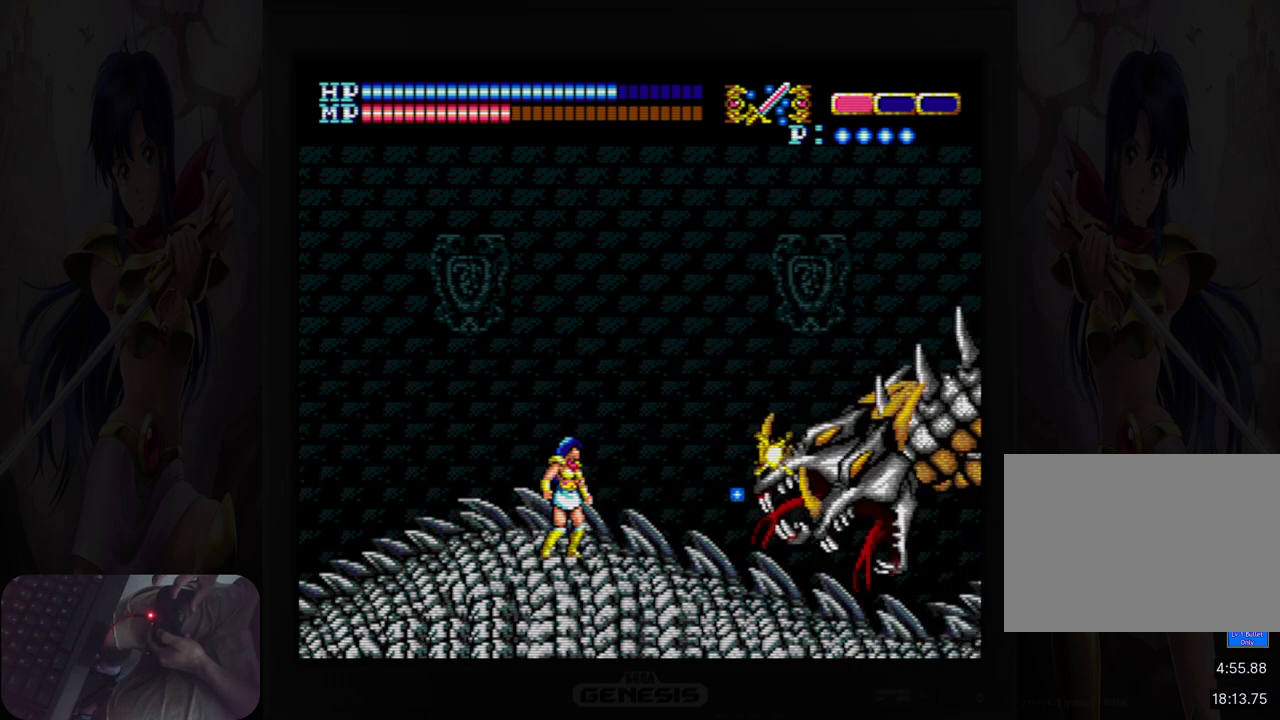
{"dt_ms": 500, "buttons": [], "events": [[33, "B", "up"], [117, "B", "down"], [167, "B", "up"], [233, "B", "down"], [283, "B", "up"], [333, "DPAD_UP", "up"], [367, "B", "down"], [417, "B", "up"]]}
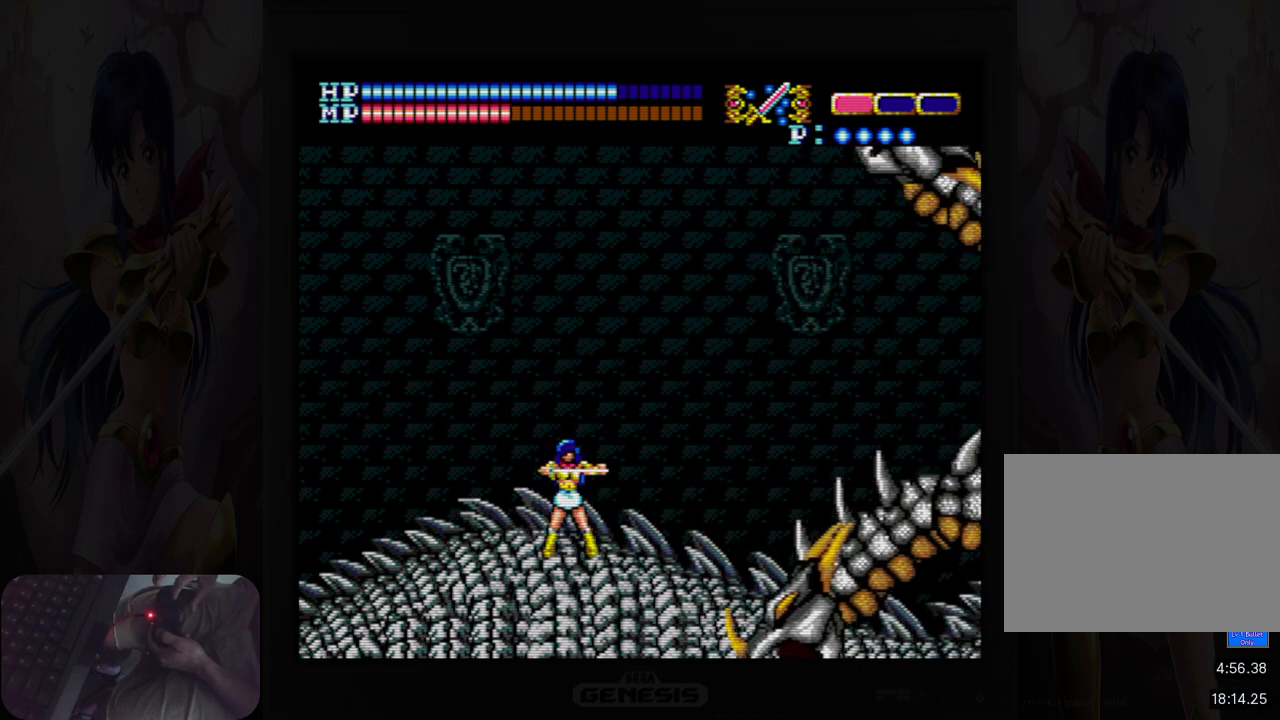
{"dt_ms": 500, "buttons": [], "events": [[17, "B", "down"], [83, "B", "up"], [167, "B", "down"], [217, "B", "up"], [300, "B", "down"], [350, "B", "up"], [433, "B", "down"], [500, "B", "up"]]}
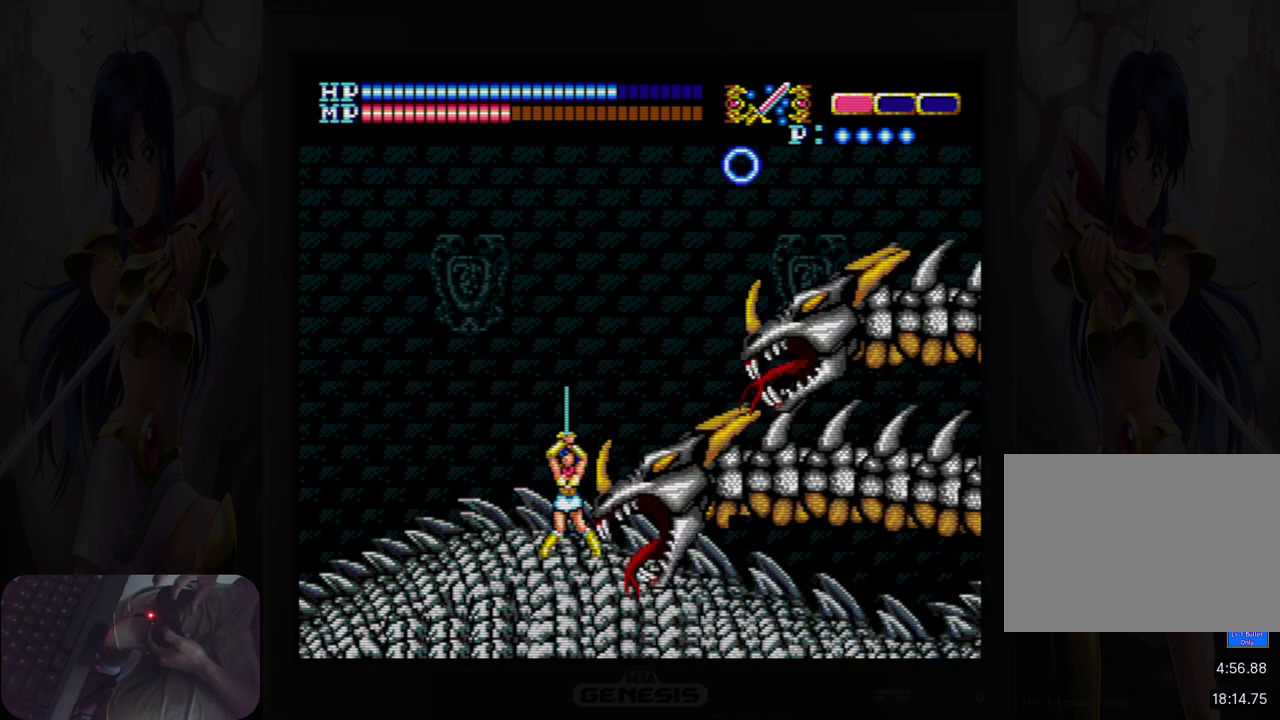
{"dt_ms": 500, "buttons": [], "events": [[83, "B", "down"], [150, "B", "up"], [250, "B", "down"], [300, "B", "up"]]}
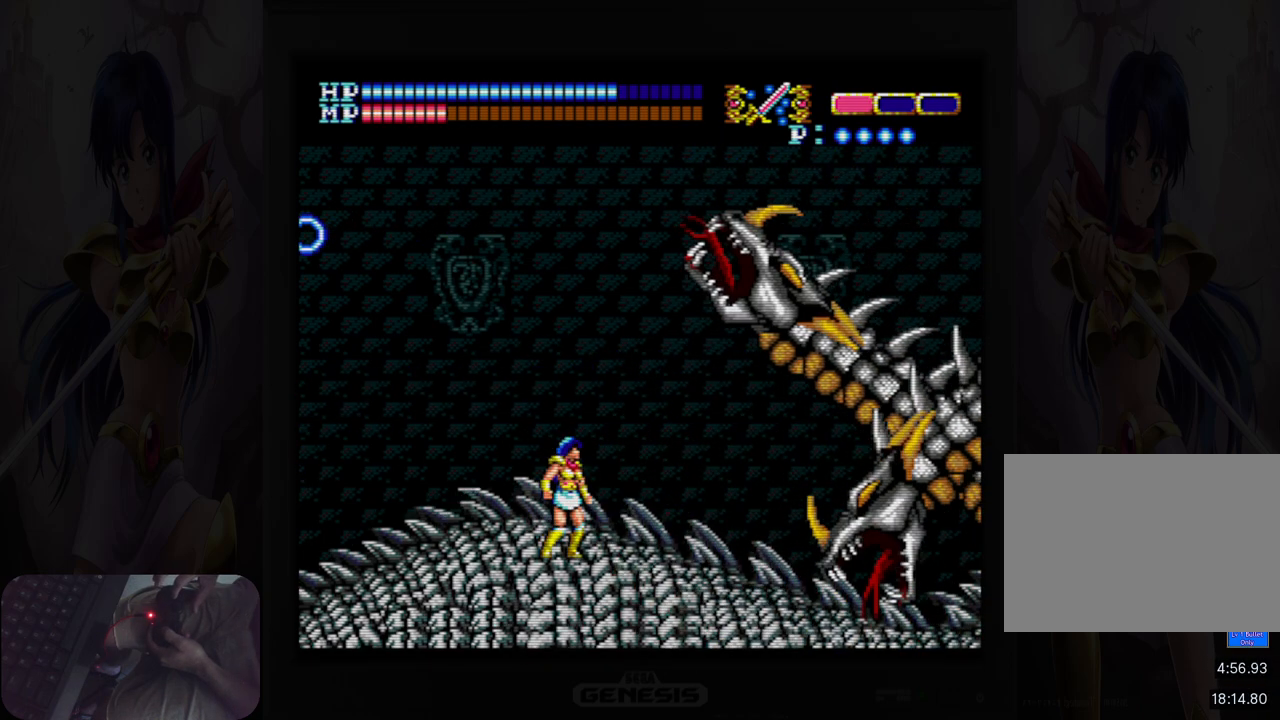
{"dt_ms": 500, "buttons": [], "events": [[33, "B", "down"], [83, "B", "up"], [167, "B", "down"], [217, "B", "up"], [300, "B", "down"], [367, "B", "up"], [450, "B", "down"], [500, "B", "up"]]}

### [Task statement]
Omit the pictures and reproduce the remaining material above exactly.

### [Result of this task]
{"dt_ms": 500, "buttons": [], "events": [[33, "B", "up"], [117, "B", "down"], [167, "B", "up"], [233, "B", "down"], [283, "B", "up"], [333, "DPAD_UP", "up"], [367, "B", "down"], [417, "B", "up"]]}
{"dt_ms": 500, "buttons": [], "events": [[17, "B", "down"], [83, "B", "up"], [167, "B", "down"], [217, "B", "up"], [300, "B", "down"], [350, "B", "up"], [433, "B", "down"], [500, "B", "up"]]}
{"dt_ms": 500, "buttons": [], "events": [[83, "B", "down"], [150, "B", "up"], [250, "B", "down"], [300, "B", "up"]]}
{"dt_ms": 500, "buttons": [], "events": [[33, "B", "down"], [83, "B", "up"], [167, "B", "down"], [217, "B", "up"], [300, "B", "down"], [367, "B", "up"], [450, "B", "down"], [500, "B", "up"]]}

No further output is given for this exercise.